Only the text carries over: repeat the records exactly and drop the images.

⁂

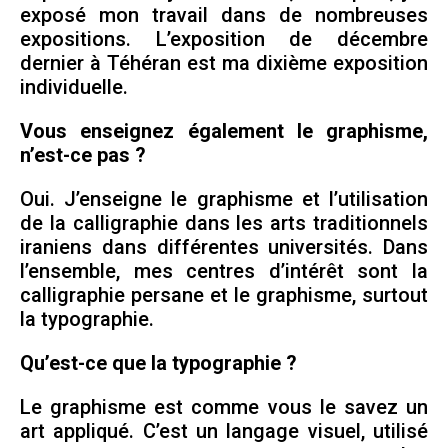
exposé mon travail dans de nombreuses
expositions. L’exposition de décembre
dernier à Téhéran est ma dixième exposition
individuelle.
Vous enseignez également le graphisme,
n’est-ce pas ?
Oui. J’enseigne le graphisme et l’utilisation
de la calligraphie dans les arts traditionnels
iraniens dans différentes universités. Dans
l’ensemble, mes centres d’intérêt sont la
calligraphie persane et le graphisme, surtout
la typographie.
Qu’est-ce que la typographie ?
Le graphisme est comme vous le savez un
art appliqué. C’est un langage visuel, utilisé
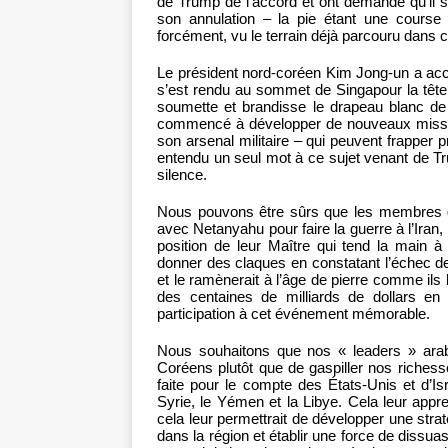
de Trump de l’accord et ont demandé qu’il s
son annulation – la pie étant une course 
forcément, vu le terrain déjà parcouru dans 
Le président nord-coréen Kim Jong-un a acce
s’est rendu au sommet de Singapour la tête 
soumette et brandisse le drapeau blanc de l
commencé à développer de nouveaux missile
son arsenal militaire – qui peuvent frapper 
entendu un seul mot à ce sujet venant de Tr
silence.
Nous pouvons être sûrs que les membres 
avec Netanyahu pour faire la guerre à l’Iran,
position de leur Maître qui tend la main à
donner des claques en constatant l’échec de 
et le ramènerait à l’âge de pierre comme ils 
des centaines de milliards de dollars en
participation à cet événement mémorable.
Nous souhaitons que nos « leaders » ara
Coréens plutôt que de gaspiller nos richess
faite pour le compte des États-Unis et d’Isr
Syrie, le Yémen et la Libye. Cela leur appre
cela leur permettrait de développer une stra
dans la région et établir une force de dissua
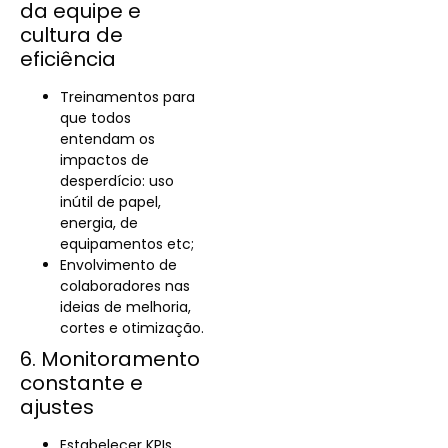
da equipe e
cultura de
eficiência
Treinamentos para
que todos
entendam os
impactos de
desperdício: uso
inútil de papel,
energia, de
equipamentos etc;
Envolvimento de
colaboradores nas
ideias de melhoria,
cortes e otimização.
6. Monitoramento
constante e
ajustes
Estabelecer KPIs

⁂

■ Result of this task
exposé mon travail dans de nombreuses
expositions. L’exposition de décembre
dernier à Téhéran est ma dixième exposition
individuelle.
Vous enseignez également le graphisme,
n’est-ce pas ?
Oui. J’enseigne le graphisme et l’utilisation
de la calligraphie dans les arts traditionnels
iraniens dans différentes universités. Dans
l’ensemble, mes centres d’intérêt sont la
calligraphie persane et le graphisme, surtout
la typographie.
Qu’est-ce que la typographie ?
Le graphisme est comme vous le savez un
art appliqué. C’est un langage visuel, utilisé
de Trump de l’accord et ont demandé qu’il s
son annulation – la pie étant une course 
forcément, vu le terrain déjà parcouru dans 
Le président nord-coréen Kim Jong-un a acce
s’est rendu au sommet de Singapour la tête 
soumette et brandisse le drapeau blanc de l
commencé à développer de nouveaux missile
son arsenal militaire – qui peuvent frapper 
entendu un seul mot à ce sujet venant de Tr
silence.
Nous pouvons être sûrs que les membres 
avec Netanyahu pour faire la guerre à l’Iran,
position de leur Maître qui tend la main à
donner des claques en constatant l’échec de 
et le ramènerait à l’âge de pierre comme ils 
des centaines de milliards de dollars en
participation à cet événement mémorable.
Nous souhaitons que nos « leaders » ara
Coréens plutôt que de gaspiller nos richess
faite pour le compte des États-Unis et d’Isr
Syrie, le Yémen et la Libye. Cela leur appre
cela leur permettrait de développer une stra
dans la région et établir une force de dissua
da equipe e
cultura de
eficiência
Treinamentos para
que todos
entendam os
impactos de
desperdício: uso
inútil de papel,
energia, de
equipamentos etc;
Envolvimento de
colaboradores nas
ideias de melhoria,
cortes e otimização.
6. Monitoramento
constante e
ajustes
Estabelecer KPIs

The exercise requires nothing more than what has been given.